Previously on Glee, “Grease” was the word, was the word that you heard, it had mood, it had meaning. Just joshing with you. “Retard” was the word and it was spoken aloud by Finn Hudson in reference to a baby. Artie & Co. cast Unique in the role of Rizzo, much to the chagrin of Sue Sylvester. And, after his breakup with Kurt, Blaine was the saddest thing you’ve ever seen in your life. Like if those homeless puppies from the Sarah McLachlan commercial starred in a two-hour movie that was filmed in 3D and written by Nicholas Sparks.
Will finally announces to New Directions that he will be abandoning them to join the Blue Ribbon Committee on Insufferability in Washington D.C. whereby he will secure funding for “the arts” while working as a Paul Ryan impersonator on the weekends. This means, of course, that Finn Hudson will be taking over the glee club. When Tina protests, Will explains that Finn is like one of those baby animals that suckled at the teet of a whole different species when it was a child because its mother rejected it, which made his introduction into the wild kind of complicated and unsuccessful and so now he has returned to drink Will’s breast milk for all time.
Tina isn’t the only one who’s pissed about Finn. Sue calls a meeting in Figgins’ office and says that Finn’s appointment to the role of New Directions leader means her truce with the glee club is off. Figgins explains that glee club is extra-curricular activity, and as such, Finn doesn’t need to be qualified to lead it. And anyway, this is a school where Will Schuester taught Spanish for like ten years without ever even knowing a word of Spanish. Qualifications Shmalifications. Sue storms out like it’s season one.
NYADA. Rachel has secured herself an audition in an off-Broadway production of The Glass Menagerie, but she can’t feel good about it until a boy tells her she should feel good about it, so she asks Brody if it’s OK to feel good about it. She also tells him that she and Finn are broken up for good for real for sure this time. Sensing an impending invitation to her pants party, Brody says he’ll help her prep for her audition. Cassandra July is lurking around outside the room, creeping on their conversation, twirling her evil mustache and fingering the rope she’ll use later to tie Rachel to some train tracks. She peeks her head in and tells Rachel not to bother with the audition because the director will devour her, but rather than heed her advice, Rachel suggests Cassandra audition as well. You know, for the older part. To get back in the game.

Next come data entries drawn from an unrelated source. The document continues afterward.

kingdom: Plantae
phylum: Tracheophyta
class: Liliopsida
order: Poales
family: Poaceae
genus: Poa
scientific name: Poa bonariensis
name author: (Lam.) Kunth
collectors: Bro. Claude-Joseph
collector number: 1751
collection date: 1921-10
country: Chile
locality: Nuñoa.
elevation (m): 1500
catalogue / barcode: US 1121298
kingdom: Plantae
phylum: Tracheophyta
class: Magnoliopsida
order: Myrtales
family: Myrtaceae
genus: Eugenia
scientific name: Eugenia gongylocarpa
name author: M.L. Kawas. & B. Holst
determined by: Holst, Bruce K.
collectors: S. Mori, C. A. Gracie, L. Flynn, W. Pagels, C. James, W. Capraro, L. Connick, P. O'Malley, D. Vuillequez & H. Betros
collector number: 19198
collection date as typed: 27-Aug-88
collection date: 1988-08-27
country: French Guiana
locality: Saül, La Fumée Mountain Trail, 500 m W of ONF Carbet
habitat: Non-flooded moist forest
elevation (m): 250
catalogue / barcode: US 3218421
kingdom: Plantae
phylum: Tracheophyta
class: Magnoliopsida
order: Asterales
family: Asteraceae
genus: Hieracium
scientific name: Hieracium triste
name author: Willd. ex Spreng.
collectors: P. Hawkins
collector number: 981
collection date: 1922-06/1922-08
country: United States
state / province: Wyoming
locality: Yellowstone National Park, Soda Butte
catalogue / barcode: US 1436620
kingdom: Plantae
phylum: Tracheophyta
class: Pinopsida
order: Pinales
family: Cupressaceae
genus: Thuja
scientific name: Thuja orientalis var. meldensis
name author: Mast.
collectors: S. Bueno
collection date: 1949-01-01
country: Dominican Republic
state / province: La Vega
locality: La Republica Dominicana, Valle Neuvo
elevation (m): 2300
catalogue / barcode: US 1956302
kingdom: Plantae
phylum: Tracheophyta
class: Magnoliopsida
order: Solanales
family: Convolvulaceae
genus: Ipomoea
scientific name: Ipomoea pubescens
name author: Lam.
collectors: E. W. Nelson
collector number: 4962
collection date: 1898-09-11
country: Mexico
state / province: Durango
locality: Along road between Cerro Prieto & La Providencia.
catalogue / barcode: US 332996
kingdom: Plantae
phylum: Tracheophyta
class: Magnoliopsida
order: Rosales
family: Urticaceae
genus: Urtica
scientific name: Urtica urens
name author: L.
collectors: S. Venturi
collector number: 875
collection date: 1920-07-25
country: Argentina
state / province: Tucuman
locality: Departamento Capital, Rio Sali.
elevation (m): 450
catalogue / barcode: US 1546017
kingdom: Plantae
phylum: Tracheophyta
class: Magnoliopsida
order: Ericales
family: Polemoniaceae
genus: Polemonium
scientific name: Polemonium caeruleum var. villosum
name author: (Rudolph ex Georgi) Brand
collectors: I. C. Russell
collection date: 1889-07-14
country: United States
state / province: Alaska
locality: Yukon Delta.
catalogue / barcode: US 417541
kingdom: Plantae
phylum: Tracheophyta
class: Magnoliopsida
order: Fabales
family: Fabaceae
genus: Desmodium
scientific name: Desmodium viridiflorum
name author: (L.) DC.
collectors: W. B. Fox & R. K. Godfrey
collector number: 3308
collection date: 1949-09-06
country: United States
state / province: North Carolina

Cassie goes, “Speaking of Machiavellianism, Brody, would you like to be my TA and assist me in the dark of night?” He sure would!
At McKinley, Marley is having trouble fitting into her Sandy costume. Her regular clothes, the ones she wears every day, those fit just fine. Every morning she puts on her clothes that fit and every night she takes off her clothes that fit, but for some gosh darn reason, this costume appears to be shrinking. That is because it is shrinking. Kitty has been sneaking into the auditorium and taking it in. She has also decided to befriend Marley and Unique and Tina and Brittany. She invites them over for a sleepover, to eat popcorn and talk about boys and talk shit about their classmates in the Burn Book.